Shifting house mainly a relocation of clutter and memories
OPINION: Moving house is commonly believed to be one of the most stressful life experiences one can have along with changing jobs, breaking up and the death of a loved one.Last time I moved some eight years ago it pretty well coincided with the death of my father, so it was with a much lighter heart that I gathered the cardboard boxes and the masking tape to begin moving a week ago.
I shouldn't have been so optimistic. Don't worry, I didn't lose anyone close to me. It's just that after eight years of peaceful existence in my three-bedroom townhouse, the act of deconstructing my domestic environment proved much slower and more emotionally confronting than I could possibly have imagined.
My first admission: I am a hoarder. If you look in voyeuristic horror at those reality TV shows where relatives try to find their aunts and uncles under piles of bric-a-brac and old newspapers, then you have some idea of what certain corners of my garage and spare room look like.
Now if I was a heartless automaton that wouldn't be an issue, I'd just hire a skip and biff anything I hadn't used or even thought about in the past eight years.But it's not that easy. The car fridge that never quite worked properly, but would be great if it did, might come in handy one day; as could the airbed with a hole in it and the set of plastic All Black miniatures from the 2007 Rugby World Cup that I collected at petrol stations in the expectation we would actually win that year.That was just the garage.
My study/library was even worse. Now I know that in this digital age, there really is no need to have books, or CDs, or photo albums, or anything besides a Kindle, a laptop and an iPhone. But I seem to have missed the boat on the revolution in information technology, and have clung on to all of the above.
I did try with the books and managed to whittle down the 15 boxes I had to just 13. Dan Brown no longer graces my literary collection, joining Wilbur Smith and Patricia Cornwell as authors whose works will go to new homes.But I couldn't bring myself to chuck my Tintin and Asterix collections, or my Shakespeare, or anything by Tom Wolfe or Hunter S Thompson, even though I know I will never read them again.
I didn't chuck my CDs either, which meant I couldn't get rid of my CD player and old stereo gear.

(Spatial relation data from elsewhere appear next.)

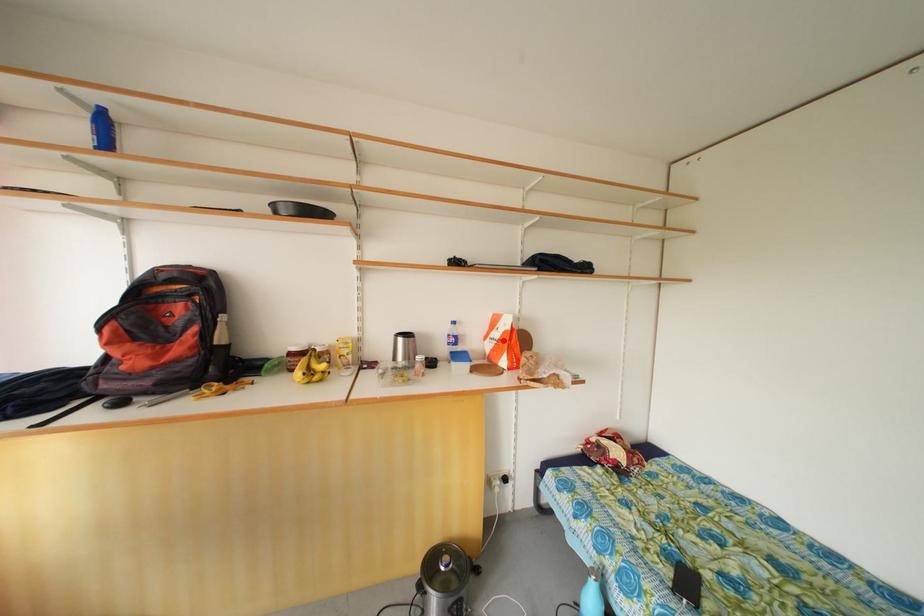
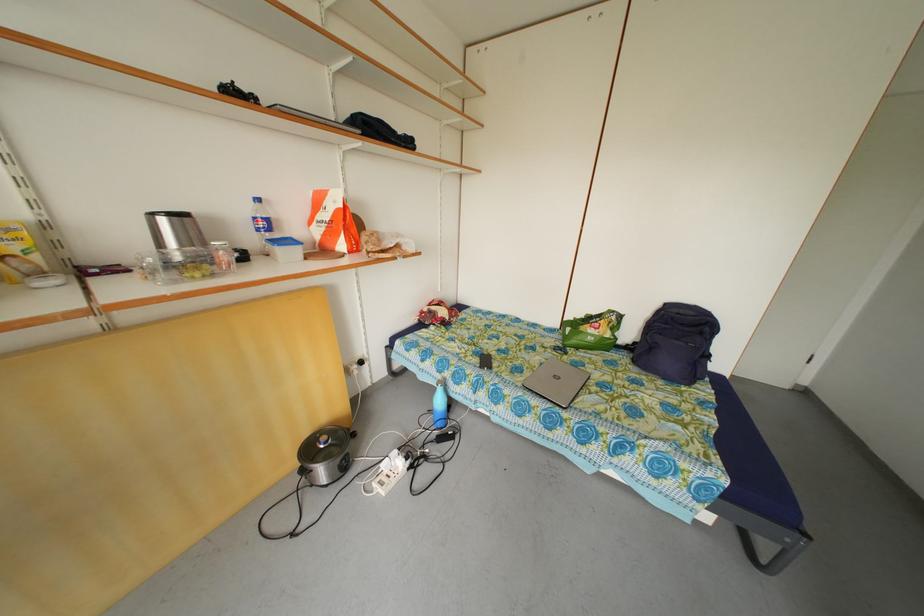
Question: I am providing you with two images of the same scene from different viewpoints. Image1 has a red point marked. In image2, the corresponding 3D location appears at what relative position? Reply with the corresponding letter.

Choices:
 (A) Closer
 (B) Farther

Answer: (A)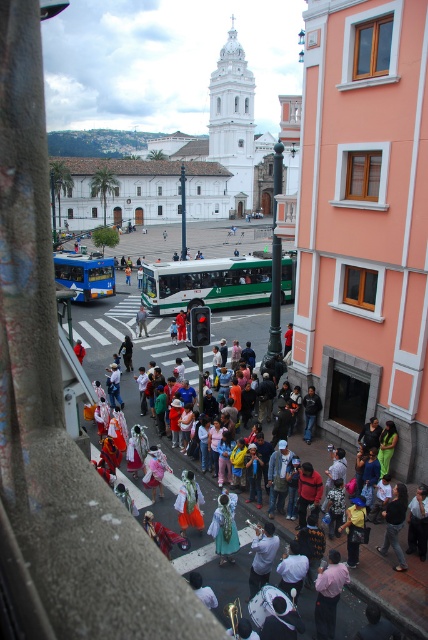
Can you confirm if green matte bus at center is positioned to the left of light brown fabric dress at center?

Yes, green matte bus at center is to the left of light brown fabric dress at center.

Is green matte bus at center in front of light brown fabric dress at center?

That is False.

Measure the distance between green matte bus at center and camera.

The distance of green matte bus at center from camera is 210.99 feet.

The width and height of the screenshot is (428, 640). Identify the location of green matte bus at center. (85, 275).

Who is lower down, light blue shirt at center or white cotton shirt at lower center?

white cotton shirt at lower center is below.

Which is above, light blue shirt at center or white cotton shirt at lower center?

light blue shirt at center is higher up.

Where is `light blue shirt at center`? light blue shirt at center is located at coordinates (261, 556).

Is white/green metallic bus at center below white cotton hat at center?

No, white/green metallic bus at center is not below white cotton hat at center.

In the scene shown: Is white/green metallic bus at center bigger than white cotton hat at center?

Yes, white/green metallic bus at center is bigger than white cotton hat at center.

I want to click on white/green metallic bus at center, so click(205, 284).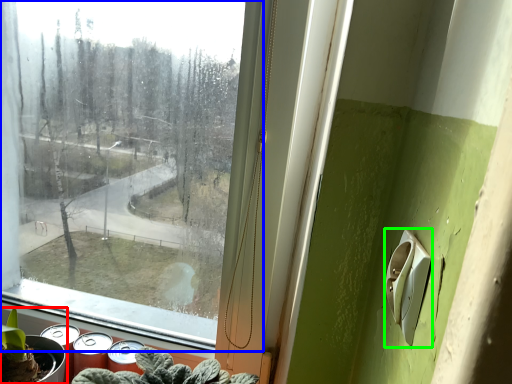
Question: Which object is positioned farthest from houseplant (highlighted by a red box)? Select from window (highlighted by a blue box) and light switch (highlighted by a green box).

Choices:
 (A) window
 (B) light switch

Answer: (A)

On the upside, I felt ruthless when it came to old computer printers (x3); computer monitors (x2) and the associated cables and power adaptors that have come with all the technology that has graced my desktop for the past decade.
I am pretty sure that plug-in mobile-phone chargers are actually a new species with the capability to breed. No less than seven obsolete plugs with jacks of various sizes turned up as I trolled through a selection of drawers and boxes.
Photos turned up everywhere as well, inside books, under those printers and down the back of sofas.
I'll keep most of them but boy, did they suck up time as I spent a few seconds on each one, having a stroll down memory lane as I remembered where and when they were taken.
Probably the most stressful room of all was my son's. He plumb refused to go through any of his old toys on the grounds that he wasn't tough enough to chuck out anything associated with his childhood, and it would be better if I made the hard calls.
In other words all the Lego, Thunderbirds, toy soldiers and dress-ups are now safely in storage in the new house so I can never be accused of discarding his most treasured mementoes.
I did turn up a few treasures, like the old family Bible, my great uncle's World War I service record and my old first XV cap from Nelson College.But truth be told I've probably just relocated all the stuff I didn't really need from the old place to the new one.
I've also managed to lose the remote for the TV, the power cord for my latest printer and the mouse for my computer in the process.